The moderns, on the other hand, have divided morality particularly in its relations to the different objects of our actions; and, in private morality, they have considered, above all, the duties.

The ancients reduced all virtues to four principal ones: prudence, temperance, courage, and justice. This division was transmitted to us, and it is these four virtues which the catechism teaches under the name of cardinal virtues.

The moderns reduced duties to three classes: the duties towards ourselves, towards others, and towards God. Some add a fourth class, namely, duties towards animals.

That portion of morality which treats of the duties towards ourselves, is called individual morality; that which treats of the duties towards God, is called religious morality; that which treats of the duties towards other men, social morality.
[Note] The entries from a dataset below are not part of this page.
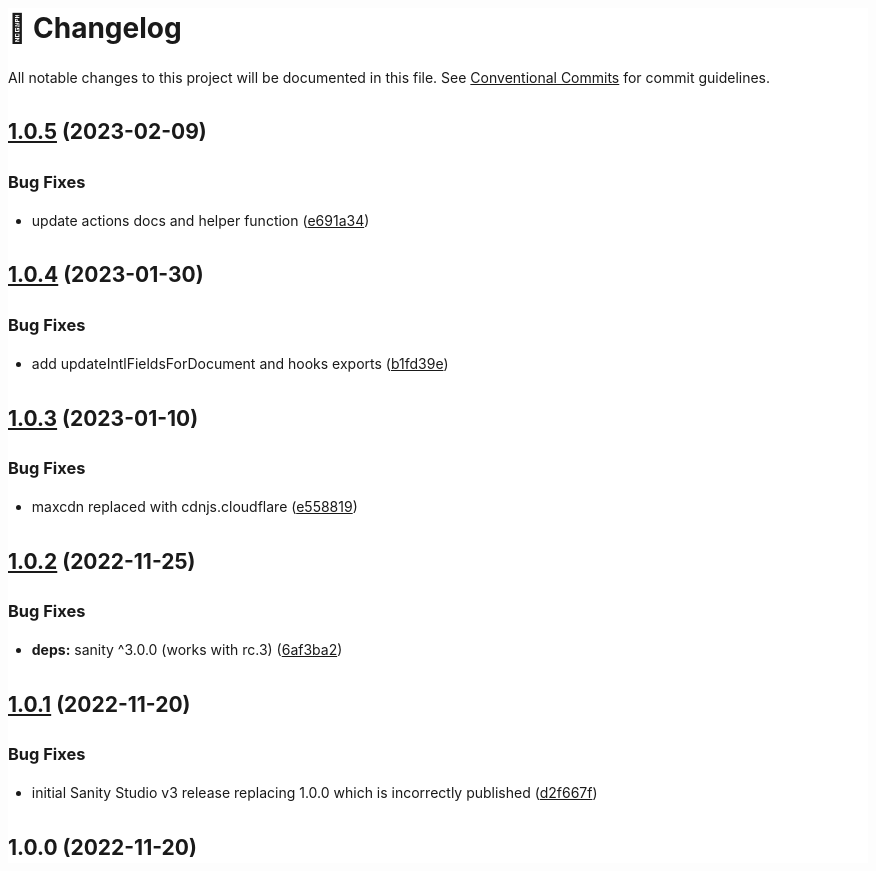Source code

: 

# 📓 Changelog

All notable changes to this project will be documented in this file. See
[Conventional Commits](https://conventionalcommits.org) for commit guidelines.

## [1.0.5](https://github.com/sanity-io/document-internationalization/compare/v1.0.4...v1.0.5) (2023-02-09)

### Bug Fixes

- update actions docs and helper function ([e691a34](https://github.com/sanity-io/document-internationalization/commit/e691a34f754eada0a264cbf69d58ddbb6378774a))

## [1.0.4](https://github.com/sanity-io/document-internationalization/compare/v1.0.3...v1.0.4) (2023-01-30)

### Bug Fixes

- add updateIntlFieldsForDocument and hooks exports ([b1fd39e](https://github.com/sanity-io/document-internationalization/commit/b1fd39ed7b0535a8986af9a665d25e59afaecd7d))

## [1.0.3](https://github.com/sanity-io/document-internationalization/compare/v1.0.2...v1.0.3) (2023-01-10)

### Bug Fixes

- maxcdn replaced with cdnjs.cloudflare ([e558819](https://github.com/sanity-io/document-internationalization/commit/e5588193af3193f6108006bedbb39348ed1146cf))

## [1.0.2](https://github.com/sanity-io/document-internationalization/compare/v1.0.1...v1.0.2) (2022-11-25)

### Bug Fixes

- **deps:** sanity ^3.0.0 (works with rc.3) ([6af3ba2](https://github.com/sanity-io/document-internationalization/commit/6af3ba26f355acc466da5f1912a01560cc7c8535))

## [1.0.1](https://github.com/sanity-io/document-internationalization/compare/v1.0.0...v1.0.1) (2022-11-20)

### Bug Fixes

- initial Sanity Studio v3 release replacing 1.0.0 which is incorrectly published ([d2f667f](https://github.com/sanity-io/document-internationalization/commit/d2f667f5761f909f4d9797a57619f3335b1ef7ba))

## 1.0.0 (2022-11-20)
As to the duties towards animals, they are of so secondary an order, that it is not worth while to classify them apart; we shall include them in social morality.

Social morality is by far the most extended in precepts and applications, the various relations of men with each other being extremely numerous. It may be subdivided into three parts: 1, general duties of social life, or morality properly called social; 2, duties towards the State, or civil morality; 3, duties towards the family, or domestic morality.

We will begin with the study of social morality, social duties towards men in general, and we will first establish their principles and different varieties.

Let us in a few pages rapidly take a summary review of the general principles of social morality.

18. General principles of social duties: to do good, not to do evil.—All human actions, in regard to others, may be reduced to these two precepts: 1, to do good to men; 2, not to do them harm. To this all the virtues of social morality may be reduced. But before exhibiting these virtues and vices more in detail, let us explain what is understood by the expressions to do good and to do evil.

In the most general and apparent sense to do any one good would seem to be to give him pleasure; to do him harm, would seem to be to give him pain. Yet, is it always doing good to a person to procure him pleasure? and is it always doing him harm, to cause him pain? For example, Kant[6] says, “Shall we allow the idler soft cushions; the drunkard wines in abundance; the rogue an agreeable face and manners, to deceive more easily; the violent man audacity and a good fist?” Would it really be doing good to these men to grant them the object of their desires, what may satisfy their passions? On the other hand, the surgeon who amputates a mortified limb, the dentist who pulls out a bad tooth, the teacher who obliges you to learn, the father who corrects your faults or restrains your passions, do they really do you harm because they give you pain? No, certainly not. There are, then, cases where to do some one good is to cause him pain, and to do him harm is to procure him pleasure.

One may reasonably reduce all principles of social morality to these two maxims of the gospel: “Do not do to others what you do not wish them do to you;”—“Do to others as you wish to be done by.” These two maxims are admirable, certainly; but they must be interpreted rightly. If, for instance, we have done wrong, do we generally wish to be corrected and punished? When we are yielding to a passion, do we wish to be repressed in it, have it repelled? On the contrary, do we not rather wish to be allowed to enjoy it, and have the free range of our vices? Is not this generally what we all wish, when the voice of duty is mute and does not silence our passionate feelings? If this is so, should we wish to do to others as we wish in similar circumstances, namely, in the gratification of passions, to be done by? Should we not rather do to them what we should not like them do to us, that is, punish and correct them? It is evidently not in that sense we are to understand the two evangelical maxims; for they would be then no other than maxims of remissness and improper kindness; whilst they, on the contrary, express most admirably a moral truth; only when they speak of what we wish, they mean a true and good wish, not the desires of passion; the same when we recommend men to do good, we mean real good and not apparent good; as also in recommending to do no harm, we mean real harm, not the illusory harm of the senses, imagination and passions.